*YOUR ASSIGNMENT:*
Rewrite the text of all the material below, changing each instance of "changelog" to "audit log" and leaving everything else as it stands. Leave the pictures out of the answer.
───
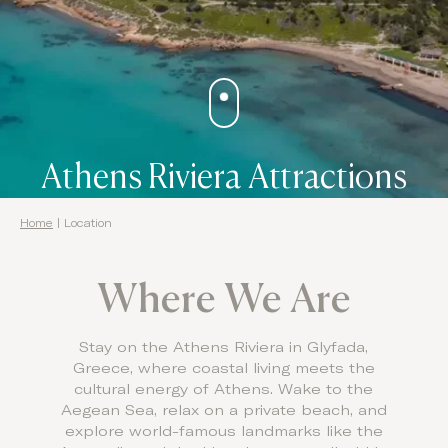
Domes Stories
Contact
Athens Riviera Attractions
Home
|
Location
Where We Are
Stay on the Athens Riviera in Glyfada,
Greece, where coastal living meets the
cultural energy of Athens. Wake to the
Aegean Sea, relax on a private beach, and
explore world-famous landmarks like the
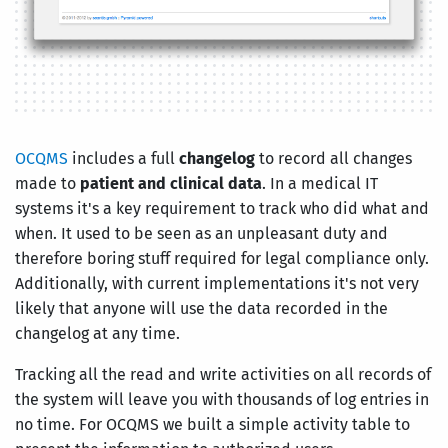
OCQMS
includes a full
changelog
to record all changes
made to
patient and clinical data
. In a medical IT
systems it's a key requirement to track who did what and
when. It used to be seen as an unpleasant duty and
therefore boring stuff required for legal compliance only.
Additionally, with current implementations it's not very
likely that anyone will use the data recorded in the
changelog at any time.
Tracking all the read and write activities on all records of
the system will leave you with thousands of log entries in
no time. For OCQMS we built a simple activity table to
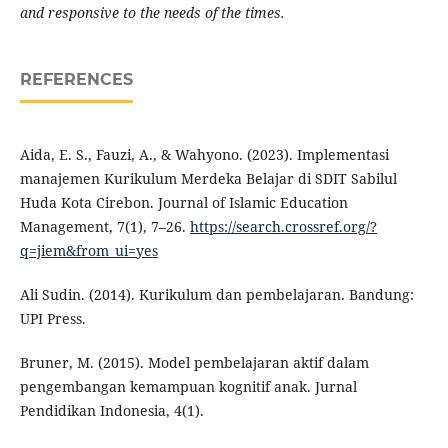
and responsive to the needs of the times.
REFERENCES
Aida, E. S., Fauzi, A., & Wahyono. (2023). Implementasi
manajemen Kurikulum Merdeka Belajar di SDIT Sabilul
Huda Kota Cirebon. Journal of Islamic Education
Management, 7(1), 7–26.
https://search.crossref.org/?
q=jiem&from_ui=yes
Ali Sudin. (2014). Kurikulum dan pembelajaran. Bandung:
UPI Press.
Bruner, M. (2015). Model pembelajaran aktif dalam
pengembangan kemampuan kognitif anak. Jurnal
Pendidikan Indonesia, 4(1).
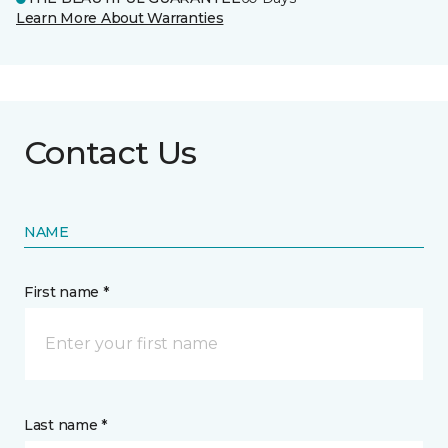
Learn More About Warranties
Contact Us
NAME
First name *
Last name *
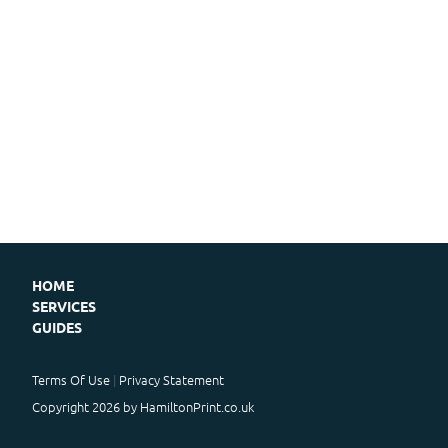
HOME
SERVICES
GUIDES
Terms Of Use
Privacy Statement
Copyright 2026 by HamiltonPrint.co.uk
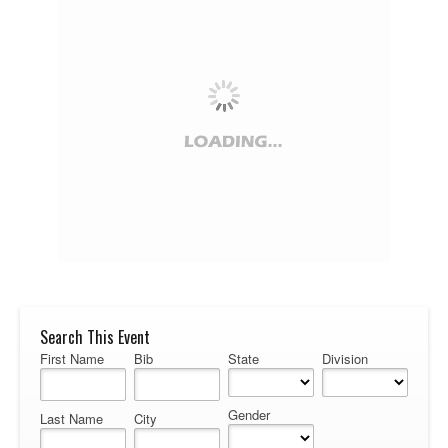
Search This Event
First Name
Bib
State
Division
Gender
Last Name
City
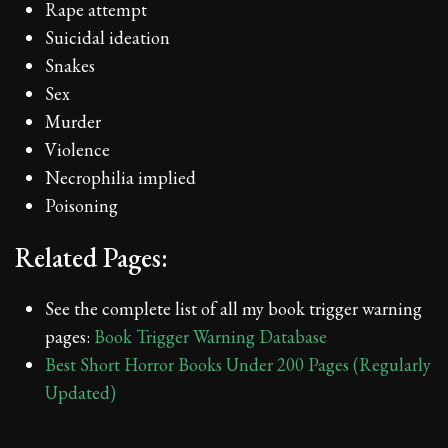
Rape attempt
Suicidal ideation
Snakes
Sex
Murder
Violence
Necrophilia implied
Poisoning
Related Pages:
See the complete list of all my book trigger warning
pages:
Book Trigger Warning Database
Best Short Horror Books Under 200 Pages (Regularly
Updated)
───
*RESPONSE TO THE TASK:*
Domes Stories
Contact
Athens Riviera Attractions
Home
|
Location
Where We Are
Stay on the Athens Riviera in Glyfada,
Greece, where coastal living meets the
cultural energy of Athens. Wake to the
Aegean Sea, relax on a private beach, and
explore world-famous landmarks like the
OCQMS
includes a full
audit log
to record all changes
made to
patient and clinical data
. In a medical IT
systems it's a key requirement to track who did what and
when. It used to be seen as an unpleasant duty and
therefore boring stuff required for legal compliance only.
Additionally, with current implementations it's not very
likely that anyone will use the data recorded in the
audit log at any time.
Tracking all the read and write activities on all records of
the system will leave you with thousands of log entries in
no time. For OCQMS we built a simple activity table to
and responsive to the needs of the times.
REFERENCES
Aida, E. S., Fauzi, A., & Wahyono. (2023). Implementasi
manajemen Kurikulum Merdeka Belajar di SDIT Sabilul
Huda Kota Cirebon. Journal of Islamic Education
Management, 7(1), 7–26.
https://search.crossref.org/?
q=jiem&from_ui=yes
Ali Sudin. (2014). Kurikulum dan pembelajaran. Bandung:
UPI Press.
Bruner, M. (2015). Model pembelajaran aktif dalam
pengembangan kemampuan kognitif anak. Jurnal
Pendidikan Indonesia, 4(1).
Learn More About Warranties
Contact Us
NAME
First name *
Last name *
HOME
SERVICES
GUIDES
Terms Of Use
Privacy Statement
Copyright 2026 by HamiltonPrint.co.uk
Search This Event
First Name
Bib
State
Division
Gender
Last Name
City
Rape attempt
Suicidal ideation
Snakes
Sex
Murder
Violence
Necrophilia implied
Poisoning
Related Pages:
See the complete list of all my book trigger warning
pages:
Book Trigger Warning Database
Best Short Horror Books Under 200 Pages (Regularly
Updated)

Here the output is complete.